Christine’s place, a loft in a commercial building on Duane Street, had formerly been Lauren’s own place, back in the days of yore around the time she had her stroke. I hadn’t been there much since those times, and when she buzzed me in I was struck by how long and steep that staircase to her third floor landing really was. I went up slowly, and when I reached her floor I turned and looked back down. It was quite some rough-and-tumble distance down the metal stairs to the steel street door.
Yeah,
I thought to myself,
it probably would have worked.
“What are you staring at?” Lauren said lightly. She’d opened the door behind me and I hadn’t noticed.
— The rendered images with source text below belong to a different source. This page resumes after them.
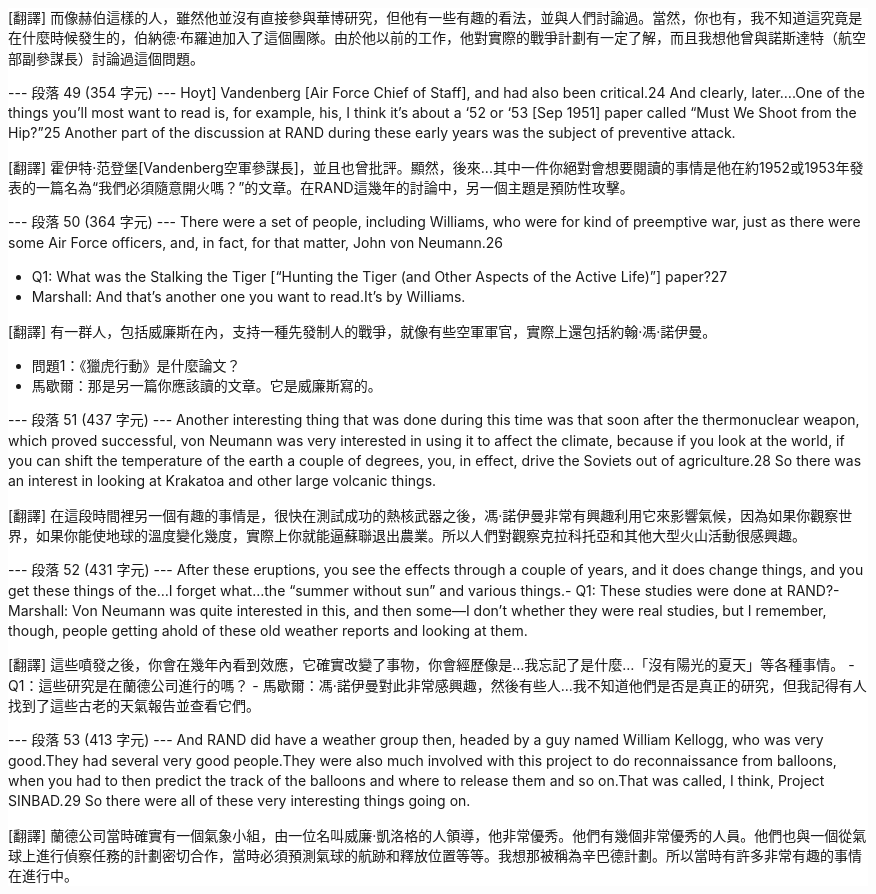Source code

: [翻譯]
而像赫伯這樣的人，雖然他並沒有直接參與華博研究，但他有一些有趣的看法，並與人們討論過。當然，你也有，我不知道這究竟是在什麼時候發生的，伯納德·布羅迪加入了這個團隊。由於他以前的工作，他對實際的戰爭計劃有一定了解，而且我想他曾與諾斯達特（航空部副參謀長）討論過這個問題。

--- 段落 49 (354 字元) ---
Hoyt] Vandenberg [Air Force Chief  of Staff], and had also been critical.24 And clearly, later….One of the things you’ll  most want to read is, for example, his, I think it’s about a ‘52 or ‘53 [Sep 1951]  paper called “Must We Shoot from the Hip?”25  Another part of the discussion at RAND during these early years was the subject  of preventive attack.

[翻譯]
霍伊特·范登堡[Vandenberg空軍參謀長]，並且也曾批評。顯然，後來...其中一件你絕對會想要閱讀的事情是他在約1952或1953年發表的一篇名為“我們必須隨意開火嗎？”的文章。在RAND這幾年的討論中，另一個主題是預防性攻擊。

--- 段落 50 (364 字元) ---
There were a set of people, including Williams, who were for  kind of preemptive war, just as there were some Air Force officers, and, in fact, for  that matter, John von Neumann.26  
- Q1: What was the Stalking the Tiger [“Hunting the Tiger (and Other Aspects of the  Active Life)”] paper?27  
- Marshall: And that’s another one you want to read.It’s by Williams.

[翻譯]
有一群人，包括威廉斯在內，支持一種先發制人的戰爭，就像有些空軍軍官，實際上還包括約翰·馮·諾伊曼。  
- 問題1：《獵虎行動》是什麼論文？  
- 馬歇爾：那是另一篇你應該讀的文章。它是威廉斯寫的。

--- 段落 51 (437 字元) ---
Another interesting thing that was done during this time was that soon after  the thermonuclear weapon, which proved successful, von Neumann was very  interested in using it to affect the climate, because if you look at the world, if you  can shift the temperature of the earth a couple of degrees, you, in effect, drive  the Soviets out of agriculture.28 So there was an interest in looking at Krakatoa  and other large volcanic things.

[翻譯]
在這段時間裡另一個有趣的事情是，很快在測試成功的熱核武器之後，馮·諾伊曼非常有興趣利用它來影響氣候，因為如果你觀察世界，如果你能使地球的溫度變化幾度，實際上你就能逼蘇聯退出農業。所以人們對觀察克拉科托亞和其他大型火山活動很感興趣。

--- 段落 52 (431 字元) ---
After these eruptions, you see the effects through  a couple of years, and it does change things, and you get these things of the…I  forget what…the “summer without sun” and various things.- Q1: These studies were done at RAND?- Marshall: Von Neumann was quite interested in this, and then some—I don’t  whether they were real studies, but I remember, though, people getting ahold of  these old weather reports and looking at them.

[翻譯]
這些噴發之後，你會在幾年內看到效應，它確實改變了事物，你會經歷像是…我忘記了是什麼…「沒有陽光的夏天」等各種事情。 - Q1：這些研究是在蘭德公司進行的嗎？ - 馬歇爾：馮·諾伊曼對此非常感興趣，然後有些人...我不知道他們是否是真正的研究，但我記得有人找到了這些古老的天氣報告並查看它們。

--- 段落 53 (413 字元) ---
And RAND did have a weather group then, headed by a guy named William  Kellogg, who was very good.They had several very good people.They were also much involved with this project to do reconnaissance from balloons, when you  had to then predict the track of the balloons and where to release them and so  on.That was called, I think, Project SINBAD.29  So there were all of these very interesting things going on.

[翻譯]
蘭德公司當時確實有一個氣象小組，由一位名叫威廉·凱洛格的人領導，他非常優秀。他們有幾個非常優秀的人員。他們也與一個從氣球上進行偵察任務的計劃密切合作，當時必須預測氣球的航跡和釋放位置等等。我想那被稱為辛巴德計劃。所以當時有許多非常有趣的事情在進行中。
“Oh, nothing, dear, nothing at all.”
“Well, come in, then,” she said, and turned away from the door. I followed her, looking down at her heels moving along the floor; her feet were wet and were leaving damp prints behind them on the wood. She’d just come out of the shower, I gathered. She wore a full red robe and her hair was also damp.
In a corner at the front of the main space there were a couple of armchairs, a low coffee table and a couch, on which last I sat down. Lauren remained standing, one hand cocked on her hip.
“I’m having tea,” she said. “Would you like some?”
“Sure,” I said. “Gladly.”
“There’s whiskey too if you’d rather,” she said with a half smile.
“Tea,” I said. “I never take anything stronger than weak tea and dog biscuits.” But I didn’t get any laugh for that one, only a quizzical look.
“Just a minute,” Lauren said, and she walked around the white wallboard box that served as a bedroom and disappeared into the kitchen alcove on the other side of it. I looked around; the loft was remarkably bare. The carpets and the plants were gone and I could see pale patches on the walls where pictures had evidently been removed. I leaned back, resting my head on the plush roll of the back of the sofa. The windows in the place were high, too high to see out of from a sitting position, though they let in a lot of light in the daytime, I recalled. Now the windows were fading from blue to black and what light there was came from track fixtures on the ceiling.
After a minute I heard the kettle begin to whistle and soon after that Lauren came back, awkwardly clutching two mugs of tea, a pack of cigarettes, and a silver-backed hair brush. I got up to help her but she shrugged me away and carefully lowered the whole cluster to the table. Then she sat down on one of the armchairs, drawing her knees up. I tasted my tea. Hot.
“I must look like a wet rat,” Lauren said.
“You look lovely,” I said, meaning it. “You always do.” Lauren seemed to blush a little, to my considerable surprise.